— Exercícios a resolver —
1 > No texto sobre o Teatro Paulo Claro, de quanto dinheiro precisa o armazém, segundo os Artistas Unidos, para vir a ser de facto um teatro?
2 > Prolonga o texto sobre o Teatro Paulo Claro a partir da última frase apresentada.

— Excerto do documento —
_____

Artistas Unidos precisam de 1ME para fazerem Teatro Paulo Claro de um armazém decadente
O Teatro Paulo Claro, em Marvila, é um armazém da antiga zona industrial de Lisboa, a precisar de obras urgentes de reabilitação e de um milhão de euros para vir a ser de facto um teatro, segundo os Artistas Unidos.
Quem o disse foi Pedro Carraca, um dos atuais dirigentes da companhia, no final de um ensaio de imprensa da peça "Jantar", de Moira Buffini, cuja estreia está marcada para dia 23, depois de adiada duas semanas, por causa de "problemas técnicos surgidos no espaço" que a companhia ocupa desde 26 de setembro.
Situada ao lado da Companhia Portuguesa de Bailado Contemporâneo, a "nova casa" dos Artistas Unidos é um armazém de mais de 800 metros quadrados, de pé direito elevado e aspeto bastante decadente, com o telhado a necessitar de obras urgentes e onde nada existe.

_____

— Excerto dos dados —
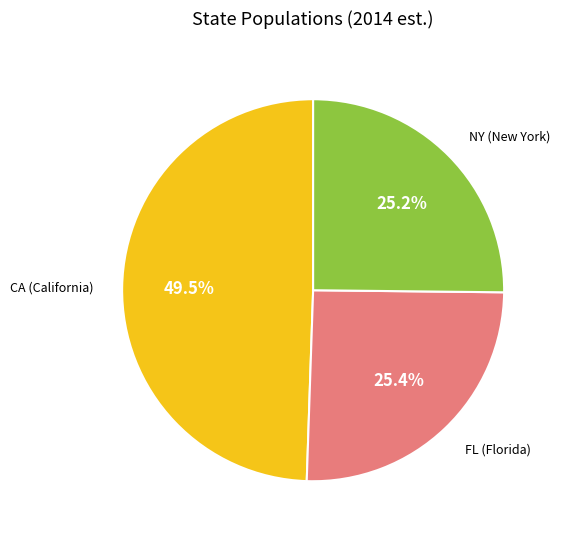

How many slices are in this pie chart?

3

_____

— Respostas por tarefa —
1 > Um milhão de euros.

2 >
Num espaço enorme e desnudo, para onde os Artistas Unidos estão a transportar o material de que dispõem, cinco pequenas divisórias envidraçadas semelhantes a `aquários` e uma casa de banho completam o espaço que, nas palavras de Pedro Carraca, tem "muito potencial, mas onde tudo falta fazer".
"Um espaço numa zona com potencial no futuro, (...), que tem um tamanho e uma área muito interessantes e com muitas possibilidades, mas onde vai ser preciso um investimento gigante", na ordem de "um milhão de euros". "E não estou a fazer contas por cima", enfatizou.
Telhado novo, instalações elétricas novas, material novo, arranjo e pintura de paredes, construção de instalações sanitárias e de saída de emergência contam-se entre as tarefas "hercúleas" que a companhia fundada por Jorge Silva Melo, em 1995, tem pela frente.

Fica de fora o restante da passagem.